Ces développements régionaux qui s’ajoutent à ceux se produisant dans l’Ouest en faveur de l’égalité, contribuent à enraciner l’inclination civique parmi les Africains LGBTI à demander des comptes à leurs gouvernements. Tout comme le printemps arabe, cela contribue à déterminer de plus en plus d’individus à œuvrer pour le changement vers une société égalitaire. Ces développements entretiennent l’espoir que la libération bénéficiera d’un effet papillon à travers les pays, qu’elle que soit la lenteur de cette vague. Il est important de souligner que, lorsque ces développements sont rapportés dans les médias, cela contribue à l’éducation civique : les gays sont des êtres humains et qu’en tant que tels, ils ont les mêmes droits et la même dignité. Les politiques internationales en matière d’égalité ont également insufflé une méfiance à l’égard de la souveraineté culturelle, avec, pour résultat, la revendication affirmée de mots indigènes gay comme « Shoga » au Kenya et « Kuchu » en Ouganda.

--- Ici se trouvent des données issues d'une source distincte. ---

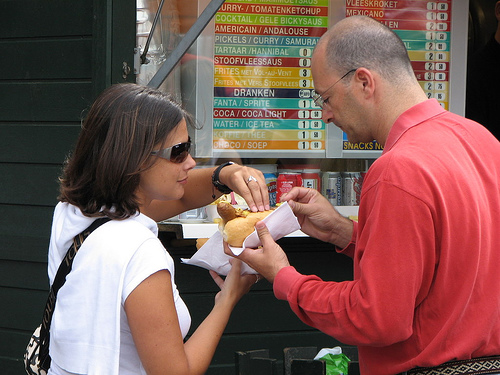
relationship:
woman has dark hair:
[63, 75, 213, 372] [63, 80, 175, 217]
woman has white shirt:
[63, 75, 213, 372] [49, 204, 196, 372]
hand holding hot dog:
[226, 231, 292, 278] [214, 199, 307, 242]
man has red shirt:
[293, 13, 498, 373] [288, 116, 495, 371]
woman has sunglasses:
[63, 75, 213, 372] [145, 137, 201, 165]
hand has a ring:
[228, 168, 278, 210] [244, 174, 259, 186]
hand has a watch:
[228, 168, 278, 210] [211, 156, 238, 193]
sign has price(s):
[197, 7, 456, 155] [296, 44, 320, 149]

Lorsque l’égalité figure dans les nouvelles, celles-ci donnent une figure humaine au combat et au questionnement des teen-agers queer dans leur village, leur faisant comprendre qu’ils ne sont pas seuls et que quelqu’un se bat pour leur dignité d’être humain. L’égalité est source d’unité des nations, des cultures, des identités et des peuples.

La dépénalisation de la conduite homosexuelle doit être atteinte en Afrique et elle le sera. Dire quand cela se produira dépend de l’évolution du nombre des contentieux. Outre les actions de lobbying et de défense de l’acceptation, du respect de la différence et de la dépénalisation, les Africains LGBTIQ apprennent l’importance d’impliquer le pouvoir judiciaire de leurs Etats en menant des procès en vue d’obtenir la protection des droits humains déjà disponibles dans les Constitutions de leurs pays. L’on assiste au développement conscient d’un processus d’apprentissage, de consultation, d’observation et d’utilisation des moyens judiciaires et quasi judiciaires locaux (en parallèle avec d’autres mécanismes) en vue de combattre la discrimination sur base de l’orientation sexuelle.

Dans les deux prochaines années, ma boule de cristal légale prédit des procès devant de nombreux tribunaux africains sur des matières tels la liberté d’association (de nombreuses organisations LGBTI africaines se sont vues refuser le droit de s’enregistrer par leurs gouvernements), le droit à l’éducation (les étudiants soupçonnés de relations homosexuelles sont expulsés de leur établissement d’enseignement alors que les étudiants suspectés de relations hétérosexuelles ne le sont pas), la liberté de rassemblement (en raison du refus d’autorisations préalables ou d’interventions policières pour disperser ces rassemblements, cf. l’Ouganda). La poursuite, à titre personnel, de la violence, du chantage ou de l’extorsion (en cas d’inaction de la police), la non-discrimination sur base de l’orientation sexuelle (dans le cas d’un licenciement pour ce motif) - pour ne citer que ceux-ci - feront également l’objet de nombreux procès.

Les contentieux déjà engagés et ceux qui sont planifiés auront de nombreux effets bénéfiques. Ils vont accroître le niveau de conscience civique au sein du public. Ils vont constituer un corps de jurisprudence concernant les cas de discrimination visant les homosexuels. Cette jurisprudence constituera un guide précieux pour les procès en vue de la dépénalisation. Ce processus conduira à la construction d’une législation consacrant l’égalité grâce au pouvoir de dire le droit dont dispose le pouvoir judiciaire, particulièrement dans le Commonwealth et à un puissant mouvement de justice sociale grâce aux Amicus Curiae.
J’en appelle aux activistes et aux bénévoles qui militent en faveur de l’égalité. Construisez des partenariats avec les agences gouvernementales stratégiques et avec la société civile. Osez prendre des risques avec la nécessaire prudence. Continuez à attaquer sans relâche les Autorités et célébrez toutes les victoires, même petites. L’aiguillon de la pénalisation continue à piquer mais la libération et l’apparition d’une citoyenneté vertueuse dans un monde d’égal à égal est à portée de main. Continuons à avancer.